I saw one of the participants standing up.
I thought this person was leaving because this exercise was becoming repetitive. I was with him - ten more variations, and I might’ve started thinking about going, too.
But this participant didn’t walk away from the stage but towards it.
He was probably going to check if the speaker was in physiological distress or was going to slap him silly out of the trance.
Instead, he pulled the $100 bill out of the speaker’s hand.
My co-audience member had enough of the charades, and pulling the $100 bill out of the speaker’s hand was his way of saying, “It’s time to move on, Buster. I paid $500 to be here, and I’m done with this.”

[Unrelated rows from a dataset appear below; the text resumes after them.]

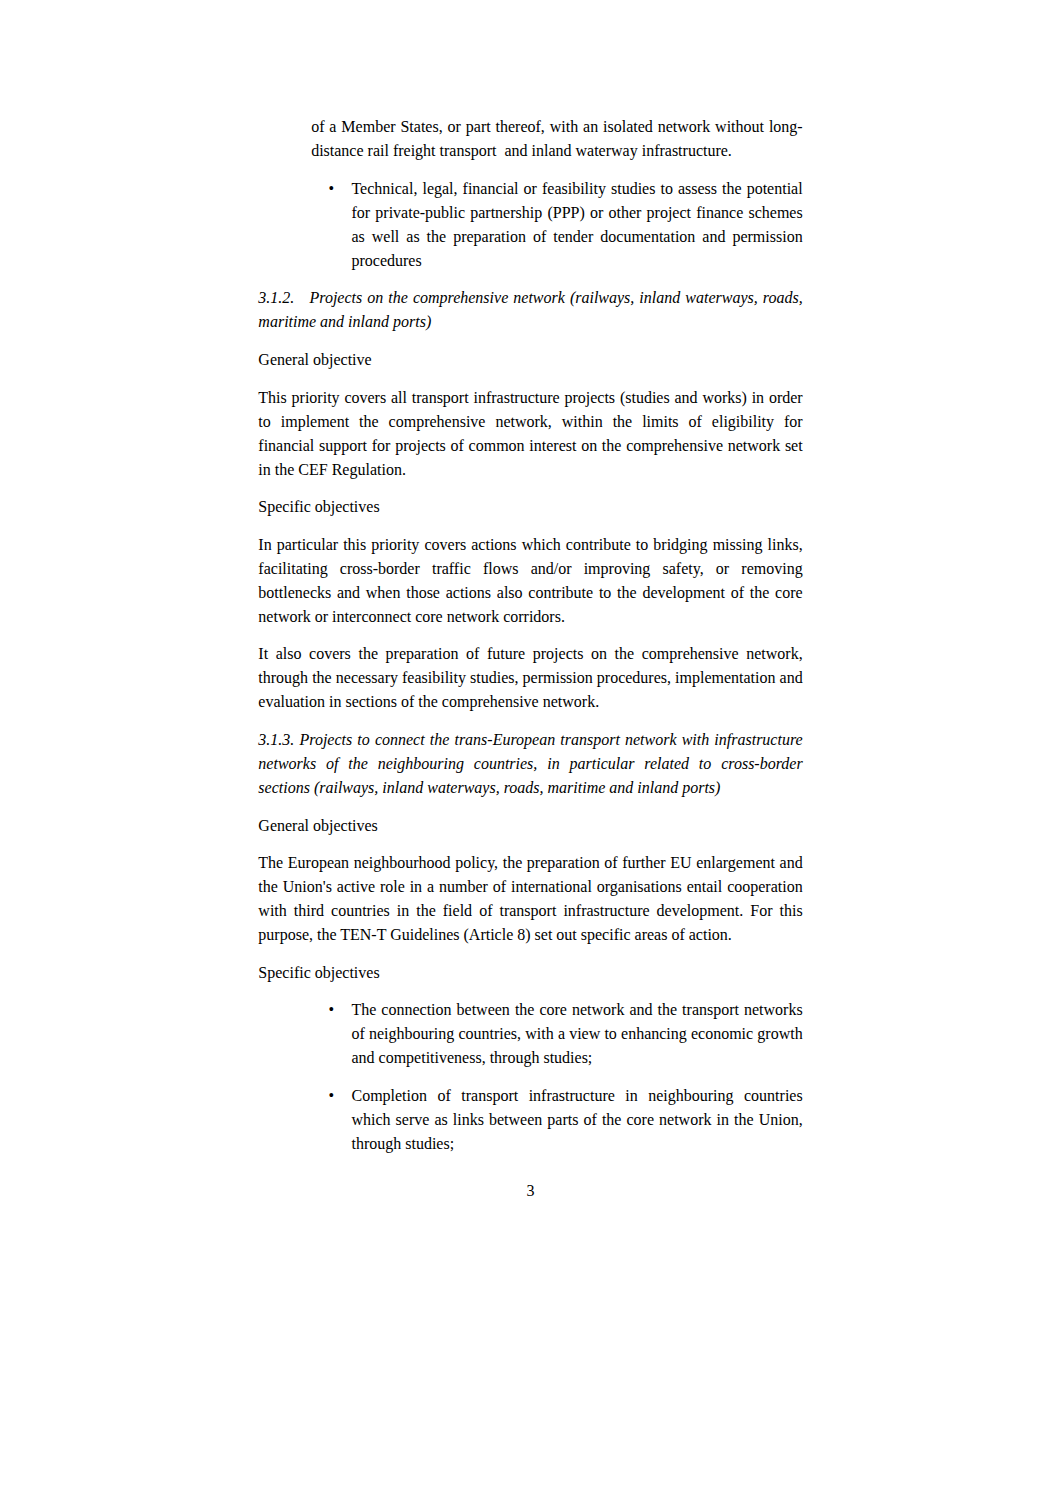of a Member States, or part thereof, with an isolated network without long-distance rail freight transport and inland waterway infrastructure.
Technical, legal, financial or feasibility studies to assess the potential for private-public partnership (PPP) or other project finance schemes as well as the preparation of tender documentation and permission procedures
3.1.2. Projects on the comprehensive network (railways, inland waterways, roads, maritime and inland ports)
General objective
This priority covers all transport infrastructure projects (studies and works) in order to implement the comprehensive network, within the limits of eligibility for financial support for projects of common interest on the comprehensive network set in the CEF Regulation.
Specific objectives
In particular this priority covers actions which contribute to bridging missing links, facilitating cross-border traffic flows and/or improving safety, or removing bottlenecks and when those actions also contribute to the development of the core network or interconnect core network corridors.
It also covers the preparation of future projects on the comprehensive network, through the necessary feasibility studies, permission procedures, implementation and evaluation in sections of the comprehensive network.
3.1.3. Projects to connect the trans-European transport network with infrastructure networks of the neighbouring countries, in particular related to cross-border sections (railways, inland waterways, roads, maritime and inland ports)
General objectives
The European neighbourhood policy, the preparation of further EU enlargement and the Union's active role in a number of international organisations entail cooperation with third countries in the field of transport infrastructure development. For this purpose, the TEN-T Guidelines (Article 8) set out specific areas of action.
Specific objectives
The connection between the core network and the transport networks of neighbouring countries, with a view to enhancing economic growth and competitiveness, through studies;
Completion of transport infrastructure in neighbouring countries which serve as links between parts of the core network in the Union, through studies;
3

But then the speaker said in his booming voice, “There you go, the only person who really wanted the $100 bill.”
“He was the only one that came to get it,” the speaker admonished us, “Now ask yourself why you kept saying you wanted the bill, but you didn’t come for it.”
The exercise proved that, more often than not, human beings are decent. We don’t get up and take money away from people’s hands. We come up with elaborate ruses to do so.
In the audience’s mind, the speaker had established that poor people say things they don’t mean. This was a crucial point because next up the menu were two things he needed people to do.
He needed people to get on the phone with their credit card companies while on the seminar and expand their credit limits. Then, use such credit limit to buy the next course on the ladder–the $10,000 golden platinum best-of-the-line course.
This was the course where they would share the secrets of how to time the market, any market: the real estate market, the futures markets, the Dauchsand’s race market.
That was the real deal.
If rich people knew they were giving these secrets away, there would be hell to pay.
These short introductory seminars were just hors d’oeuvres, an amuse-bouche to amuse our poor people’s mouths. And the next course was the gold caviar reserved only for the ones truly committed to letting the universe make them rich.
Unfortunately, that was the end of the road for me.
I was going to community college and working two jobs to stay afloat, and my mom’s credit card didn’t have that much credit yet.
I would have to wait to pay this benevolent community to tell me what to do with my money.